▸ ACTIVITY:
Copy all the data exactly, except the pictures.
[DATA PROVIDED]
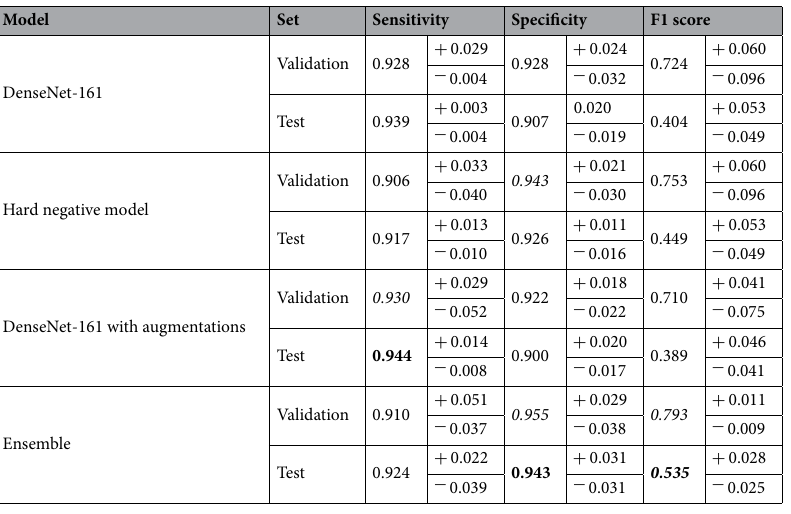
Table 1. 3-fold averaged results for the DenseNet-161 model, the hard negative mining model and the DenseNet-161 with augmentations model, with reported mean sensitivity, specificity and F1-scores averaged across all three folds. The highest score for a metric is highlighted in bold for the test set, whereas this is italicised for the validation set. Plus/minus values shows the mean subtracted from the highest and lowest results from the 3-fold experiments, for each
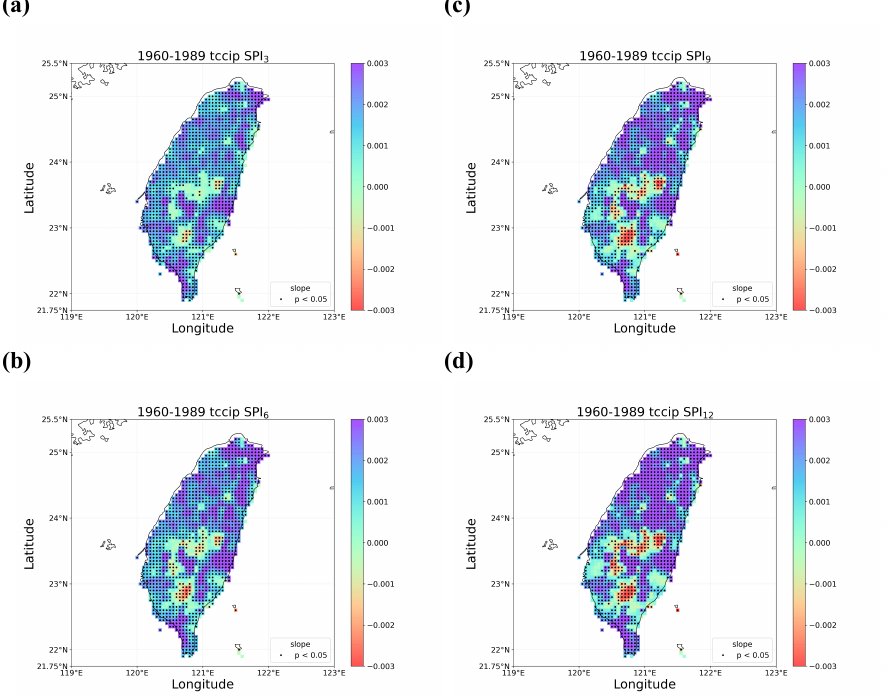
Figure 7. Spatial patterns of trends in the SPI series in the earlier period (1960–1989) detected using linear regression; ( a – d ) the SPI at 3-, 6-, 9-, and 12-month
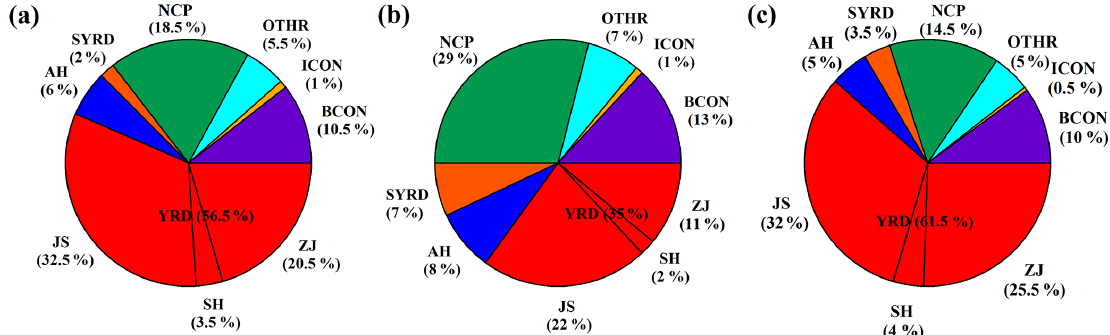
Figure 11. Contribution rate of each source region to PM 2 . 5 over the Yangtze River Delta (YRD) during (a) the whole simulation period, (b) the cold frontal passage, and (c) under the stable weather conditions. JS is Jiangsu, SH is Shanghai, and ZJ is Zhejiang.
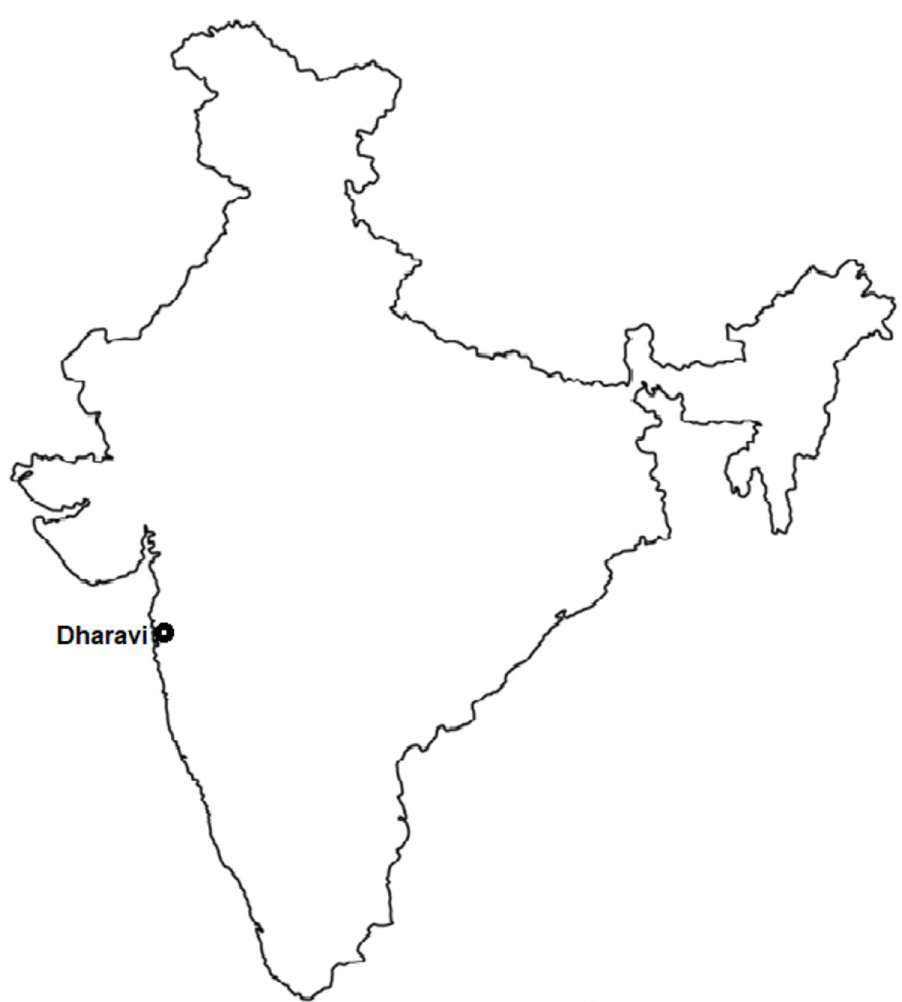
Fig 1. Map of India showing the location of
[/DATA PROVIDED]
▸ WRITTEN RESPONSE:
Table 1. 3-fold averaged results for the DenseNet-161 model, the hard negative mining model and the DenseNet-161 with augmentations model, with reported mean sensitivity, specificity and F1-scores averaged across all three folds. The highest score for a metric is highlighted in bold for the test set, whereas this is italicised for the validation set. Plus/minus values shows the mean subtracted from the highest and lowest results from the 3-fold experiments, for each
Figure 7. Spatial patterns of trends in the SPI series in the earlier period (1960–1989) detected using linear regression; ( a – d ) the SPI at 3-, 6-, 9-, and 12-month
Figure 11. Contribution rate of each source region to PM 2 . 5 over the Yangtze River Delta (YRD) during (a) the whole simulation period, (b) the cold frontal passage, and (c) under the stable weather conditions. JS is Jiangsu, SH is Shanghai, and ZJ is Zhejiang.
Fig 1. Map of India showing the location of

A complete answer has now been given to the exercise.